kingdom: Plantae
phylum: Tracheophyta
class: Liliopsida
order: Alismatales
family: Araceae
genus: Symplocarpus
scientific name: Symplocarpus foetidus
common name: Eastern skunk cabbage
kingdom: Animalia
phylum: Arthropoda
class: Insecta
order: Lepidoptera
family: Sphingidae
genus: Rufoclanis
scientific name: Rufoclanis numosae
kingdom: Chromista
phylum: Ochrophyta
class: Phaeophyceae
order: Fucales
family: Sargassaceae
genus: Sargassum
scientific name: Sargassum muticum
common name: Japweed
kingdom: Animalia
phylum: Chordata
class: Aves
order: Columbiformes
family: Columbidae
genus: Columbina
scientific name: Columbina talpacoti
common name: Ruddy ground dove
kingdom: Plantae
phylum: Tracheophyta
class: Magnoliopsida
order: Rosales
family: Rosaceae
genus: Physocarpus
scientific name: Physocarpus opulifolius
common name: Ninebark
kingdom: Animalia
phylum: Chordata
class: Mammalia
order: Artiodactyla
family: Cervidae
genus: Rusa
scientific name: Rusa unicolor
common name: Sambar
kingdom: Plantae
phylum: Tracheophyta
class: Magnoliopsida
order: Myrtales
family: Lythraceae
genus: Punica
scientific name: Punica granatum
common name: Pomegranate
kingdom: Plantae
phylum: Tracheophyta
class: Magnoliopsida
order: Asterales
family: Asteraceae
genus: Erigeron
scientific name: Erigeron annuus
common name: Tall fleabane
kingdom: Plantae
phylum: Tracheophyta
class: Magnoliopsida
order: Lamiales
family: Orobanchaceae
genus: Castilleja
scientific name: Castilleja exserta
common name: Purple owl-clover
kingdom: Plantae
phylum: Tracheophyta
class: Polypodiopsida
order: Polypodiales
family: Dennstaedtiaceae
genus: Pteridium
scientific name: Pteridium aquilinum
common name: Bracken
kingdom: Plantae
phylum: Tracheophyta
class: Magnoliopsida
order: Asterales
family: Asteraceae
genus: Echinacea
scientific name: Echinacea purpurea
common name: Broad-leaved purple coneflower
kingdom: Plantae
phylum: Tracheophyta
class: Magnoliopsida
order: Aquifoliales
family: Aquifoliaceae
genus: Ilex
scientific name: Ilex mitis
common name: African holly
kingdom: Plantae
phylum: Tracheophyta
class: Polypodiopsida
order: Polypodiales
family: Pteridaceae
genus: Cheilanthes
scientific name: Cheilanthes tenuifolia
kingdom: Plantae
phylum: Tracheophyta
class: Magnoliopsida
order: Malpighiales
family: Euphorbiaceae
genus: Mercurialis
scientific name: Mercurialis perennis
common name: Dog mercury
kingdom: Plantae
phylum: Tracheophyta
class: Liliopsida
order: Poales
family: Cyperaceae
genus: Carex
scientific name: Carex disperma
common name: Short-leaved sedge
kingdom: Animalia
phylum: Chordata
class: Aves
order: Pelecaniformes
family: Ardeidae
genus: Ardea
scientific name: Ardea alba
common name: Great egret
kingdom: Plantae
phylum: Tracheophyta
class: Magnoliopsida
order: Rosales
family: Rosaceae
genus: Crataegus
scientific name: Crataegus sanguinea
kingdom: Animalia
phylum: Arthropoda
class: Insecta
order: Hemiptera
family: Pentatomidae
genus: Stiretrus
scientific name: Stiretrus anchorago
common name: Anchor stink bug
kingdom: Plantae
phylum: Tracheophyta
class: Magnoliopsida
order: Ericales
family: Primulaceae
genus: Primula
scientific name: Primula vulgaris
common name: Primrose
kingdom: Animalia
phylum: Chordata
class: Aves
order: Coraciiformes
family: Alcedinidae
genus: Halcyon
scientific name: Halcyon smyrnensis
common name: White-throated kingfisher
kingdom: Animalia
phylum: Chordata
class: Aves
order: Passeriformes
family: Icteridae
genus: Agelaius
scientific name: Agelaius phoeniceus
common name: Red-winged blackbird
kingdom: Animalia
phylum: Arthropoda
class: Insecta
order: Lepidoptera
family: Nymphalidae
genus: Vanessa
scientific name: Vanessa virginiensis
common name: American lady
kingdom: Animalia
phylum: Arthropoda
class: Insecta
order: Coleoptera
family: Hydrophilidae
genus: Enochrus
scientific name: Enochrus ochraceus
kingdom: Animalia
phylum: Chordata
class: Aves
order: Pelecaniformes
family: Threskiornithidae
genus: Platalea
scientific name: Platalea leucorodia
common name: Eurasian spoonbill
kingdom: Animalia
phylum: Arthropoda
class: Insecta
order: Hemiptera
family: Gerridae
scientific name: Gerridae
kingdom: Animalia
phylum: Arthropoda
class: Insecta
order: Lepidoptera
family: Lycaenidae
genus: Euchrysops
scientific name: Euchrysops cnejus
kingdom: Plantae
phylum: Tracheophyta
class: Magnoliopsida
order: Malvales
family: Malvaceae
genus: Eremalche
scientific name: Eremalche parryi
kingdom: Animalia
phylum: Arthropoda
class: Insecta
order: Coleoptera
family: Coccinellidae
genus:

++++++

PROBLEM DESCRIPTION: Rewrite all the rows above, changing "scientific name" to "Latin name" and leaving everything else unchanged.

FINAL ANSWER:
kingdom: Plantae
phylum: Tracheophyta
class: Liliopsida
order: Alismatales
family: Araceae
genus: Symplocarpus
Latin name: Symplocarpus foetidus
common name: Eastern skunk cabbage
kingdom: Animalia
phylum: Arthropoda
class: Insecta
order: Lepidoptera
family: Sphingidae
genus: Rufoclanis
Latin name: Rufoclanis numosae
kingdom: Chromista
phylum: Ochrophyta
class: Phaeophyceae
order: Fucales
family: Sargassaceae
genus: Sargassum
Latin name: Sargassum muticum
common name: Japweed
kingdom: Animalia
phylum: Chordata
class: Aves
order: Columbiformes
family: Columbidae
genus: Columbina
Latin name: Columbina talpacoti
common name: Ruddy ground dove
kingdom: Plantae
phylum: Tracheophyta
class: Magnoliopsida
order: Rosales
family: Rosaceae
genus: Physocarpus
Latin name: Physocarpus opulifolius
common name: Ninebark
kingdom: Animalia
phylum: Chordata
class: Mammalia
order: Artiodactyla
family: Cervidae
genus: Rusa
Latin name: Rusa unicolor
common name: Sambar
kingdom: Plantae
phylum: Tracheophyta
class: Magnoliopsida
order: Myrtales
family: Lythraceae
genus: Punica
Latin name: Punica granatum
common name: Pomegranate
kingdom: Plantae
phylum: Tracheophyta
class: Magnoliopsida
order: Asterales
family: Asteraceae
genus: Erigeron
Latin name: Erigeron annuus
common name: Tall fleabane
kingdom: Plantae
phylum: Tracheophyta
class: Magnoliopsida
order: Lamiales
family: Orobanchaceae
genus: Castilleja
Latin name: Castilleja exserta
common name: Purple owl-clover
kingdom: Plantae
phylum: Tracheophyta
class: Polypodiopsida
order: Polypodiales
family: Dennstaedtiaceae
genus: Pteridium
Latin name: Pteridium aquilinum
common name: Bracken
kingdom: Plantae
phylum: Tracheophyta
class: Magnoliopsida
order: Asterales
family: Asteraceae
genus: Echinacea
Latin name: Echinacea purpurea
common name: Broad-leaved purple coneflower
kingdom: Plantae
phylum: Tracheophyta
class: Magnoliopsida
order: Aquifoliales
family: Aquifoliaceae
genus: Ilex
Latin name: Ilex mitis
common name: African holly
kingdom: Plantae
phylum: Tracheophyta
class: Polypodiopsida
order: Polypodiales
family: Pteridaceae
genus: Cheilanthes
Latin name: Cheilanthes tenuifolia
kingdom: Plantae
phylum: Tracheophyta
class: Magnoliopsida
order: Malpighiales
family: Euphorbiaceae
genus: Mercurialis
Latin name: Mercurialis perennis
common name: Dog mercury
kingdom: Plantae
phylum: Tracheophyta
class: Liliopsida
order: Poales
family: Cyperaceae
genus: Carex
Latin name: Carex disperma
common name: Short-leaved sedge
kingdom: Animalia
phylum: Chordata
class: Aves
order: Pelecaniformes
family: Ardeidae
genus: Ardea
Latin name: Ardea alba
common name: Great egret
kingdom: Plantae
phylum: Tracheophyta
class: Magnoliopsida
order: Rosales
family: Rosaceae
genus: Crataegus
Latin name: Crataegus sanguinea
kingdom: Animalia
phylum: Arthropoda
class: Insecta
order: Hemiptera
family: Pentatomidae
genus: Stiretrus
Latin name: Stiretrus anchorago
common name: Anchor stink bug
kingdom: Plantae
phylum: Tracheophyta
class: Magnoliopsida
order: Ericales
family: Primulaceae
genus: Primula
Latin name: Primula vulgaris
common name: Primrose
kingdom: Animalia
phylum: Chordata
class: Aves
order: Coraciiformes
family: Alcedinidae
genus: Halcyon
Latin name: Halcyon smyrnensis
common name: White-throated kingfisher
kingdom: Animalia
phylum: Chordata
class: Aves
order: Passeriformes
family: Icteridae
genus: Agelaius
Latin name: Agelaius phoeniceus
common name: Red-winged blackbird
kingdom: Animalia
phylum: Arthropoda
class: Insecta
order: Lepidoptera
family: Nymphalidae
genus: Vanessa
Latin name: Vanessa virginiensis
common name: American lady
kingdom: Animalia
phylum: Arthropoda
class: Insecta
order: Coleoptera
family: Hydrophilidae
genus: Enochrus
Latin name: Enochrus ochraceus
kingdom: Animalia
phylum: Chordata
class: Aves
order: Pelecaniformes
family: Threskiornithidae
genus: Platalea
Latin name: Platalea leucorodia
common name: Eurasian spoonbill
kingdom: Animalia
phylum: Arthropoda
class: Insecta
order: Hemiptera
family: Gerridae
Latin name: Gerridae
kingdom: Animalia
phylum: Arthropoda
class: Insecta
order: Lepidoptera
family: Lycaenidae
genus: Euchrysops
Latin name: Euchrysops cnejus
kingdom: Plantae
phylum: Tracheophyta
class: Magnoliopsida
order: Malvales
family: Malvaceae
genus: Eremalche
Latin name: Eremalche parryi
kingdom: Animalia
phylum: Arthropoda
class: Insecta
order: Coleoptera
family: Coccinellidae
genus:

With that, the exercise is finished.